What about those children who had to raise their parents and never actually got a childhood? What about the story of a parent who lost their partner and was lost to grief, either turning to alcohol or simply switching off. Leaving a child to raise themselves, to be on high-alert constantly risk-assessing because the adult wasn't capable of doing so. The child never being able to grieve their parent because they had to become one. As I paint this picture I want you to think - in your mind is the parent left behind in a catatonic state, is it a man or a woman? Do we automatically assume that men are less able to cope, or that a mother is biologically attuned to prioritise her children and therefore get on with it?


What about the children who suffered sustained trauma, blow after blow of loss, tragedy and abuse...who grew up not because they matured or flourished, but because time passed and they remained in a state of shock. Those children would have an adult age but a suspended brain and emotional immaturity. What then, when they have their own children? They aren't suddenly able to parent the child if they are still shut down from their prolonged trauma. When their child cries, demanding food or attention it will be perceived as another stressor. Neither their mind or their body can interpret that correctly...how are they supposed to be a good parent?


Have you ever met a parent who so obviously cared about meeting their own needs above their child's, and really was not interested in their own child? Would you want that parent to give up their child, or to stay because they are biologically related or because it would make you feel more comfortable?


Many of the issues we have in society, affecting all of us, come from how children were treated in the home and then in the world.

If trauma wasn't dealt with in therapy then it's still being carried around in the body, which leads to both mental and physical health issues. The body presents physical symptoms as a way to expel the trauma. Mental health isn't treated the same as physical health and yet mental health can be behind a large variety of physical ailments such as fibromyalgia, IBS, psoriasis... Why are anxiety and depression thought of as mental illnesses when they have physical symptoms?

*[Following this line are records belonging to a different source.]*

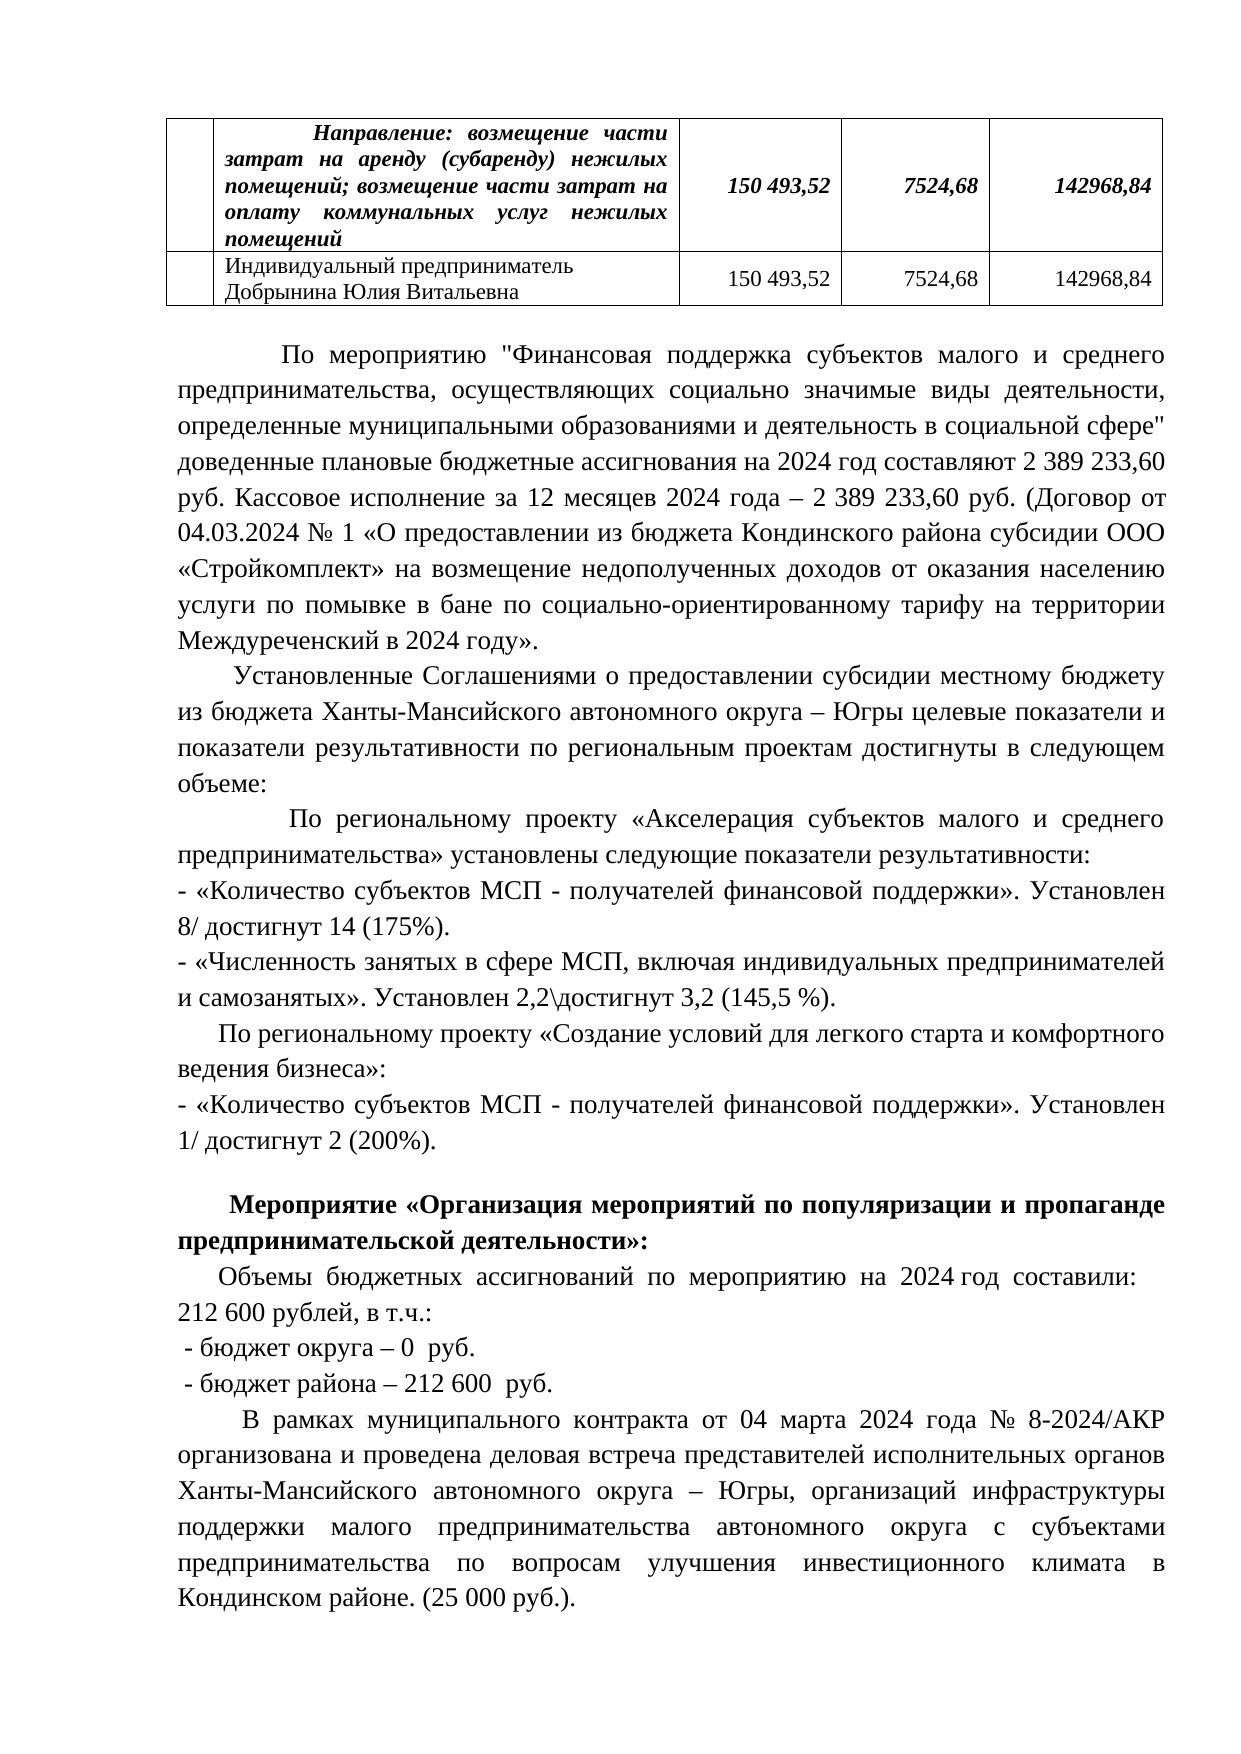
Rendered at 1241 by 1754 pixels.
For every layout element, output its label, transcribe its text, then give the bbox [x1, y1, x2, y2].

table_cell Индивидуальный предприниматель Добрынина Юлия Витальевна [214, 252, 679, 305]
text - «Численность занятых в сфере МСП, включая индивидуальных предпринимателей и самозанятых». Установлен 2,2\достигнут 3,2 (145,5 %). [177, 945, 1166, 1012]
text - «Количество субъектов МСП - получателей финансовой поддержки». Установлен 1/ достигнут 2 (200%). [177, 1088, 1166, 1155]
table_cell 150 493,52 [680, 119, 841, 251]
table_cell 142968,84 [990, 252, 1162, 305]
text Мероприятие «Организация мероприятий по популяризации и пропаганде предпринимательской деятельности»: [177, 1188, 1166, 1255]
text 212 600 рублей, в т.ч.: [177, 1296, 1166, 1327]
table_cell 7524,68 [842, 119, 989, 251]
table_cell Направление: возмещение части затрат на аренду (субаренду) нежилых помещений; возмещение части затрат на оплату коммунальных услуг нежилых помещений [214, 119, 679, 251]
text В рамках муниципального контракта от 04 марта 2024 года № 8-2024/АКР организована и проведена деловая встреча представителей исполнительных органов Ханты-Мансийского автономного округа – Югры, организаций инфраструктуры поддержки малого предпринимательства автономного округа с субъектами предпринимательства по вопросам улучшения инвестиционного климата в Кондинском районе. (25 000 руб.). [177, 1403, 1166, 1613]
text - бюджет района – 212 600 руб. [177, 1367, 1166, 1398]
text - «Количество субъектов МСП - получателей финансовой поддержки». Установлен 8/ достигнут 14 (175%). [177, 874, 1166, 941]
text Установленные Соглашениями о предоставлении субсидии местному бюджету из бюджета Ханты-Мансийского автономного округа – Югры целевые показатели и показатели результативности по региональным проектам достигнуты в следующем объеме: [177, 659, 1166, 798]
text По региональному проекту «Акселерация субъектов малого и среднего предпринимательства» установлены следующие показатели результативности: [177, 802, 1166, 869]
table_cell 7524,68 [842, 252, 989, 305]
table_cell 142968,84 [990, 119, 1162, 251]
text По региональному проекту «Создание условий для легкого старта и комфортного ведения бизнеса»: [177, 1017, 1166, 1084]
table_cell [167, 252, 213, 305]
table_cell [167, 119, 213, 251]
text По мероприятию "Финансовая поддержка субъектов малого и среднего предпринимательства, осуществляющих социально значимые виды деятельности, определенные муниципальными образованиями и деятельность в социальной сфере" доведенные плановые бюджетные ассигнования на 2024 год составляют 2 389 233,60 руб. Кассовое исполнение за 12 месяцев 2024 года – 2 389 233,60 руб. (Договор от № 1 «О предоставлении из бюджета Кондинского района субсидии ООО «Стройкомплект» на возмещение недополученных доходов от оказания населению услуги по помывке в бане по социально-ориентированному тарифу на территории Междуреченский в 2024 году». [177, 338, 1166, 655]
table_cell 150 493,52 [680, 252, 841, 305]
text - бюджет округа – 0 руб. [177, 1331, 1166, 1362]
text Объемы бюджетных ассигнований по мероприятию на 2024 год составили: [177, 1260, 1166, 1291]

The reality is that each of us hold great power. In our thoughts, in our words and in our actions. With every choice we make we either positively influence the world or we negatively influence the world. Every time we moan about something we spread negativity. Every time we extend compassion and grace to someone else we spread positivity. Every time we think a loving thought towards ourselves we strengthen our self-love and self-esteem. Every time we say a critical word to ourselves we diminish our light.

Every time we litter we make the world a worse place.

Every time we help our community we make the world a better place.


My lasting thought is around capacity. If you are capable of taking the time to think of someone else's experience and perspective then do so, because that action takes from the side of the small-minded and feeds in to being open-minded. If you have the capacity to help someone do so. If you have concerns about a child do something about it, and if you see a family struggling try to help them.

And if you, like the rest of the world are figuring out how to look after yourself, prioritise yourself and learning that being self-full is not selfish, then take a second to think of those mothers out there who came to the decision that they didn't have the capacity to be the kind of parent their child needed and made the unbearable decision to let them go.


Expanding your perspective is how to expand the world.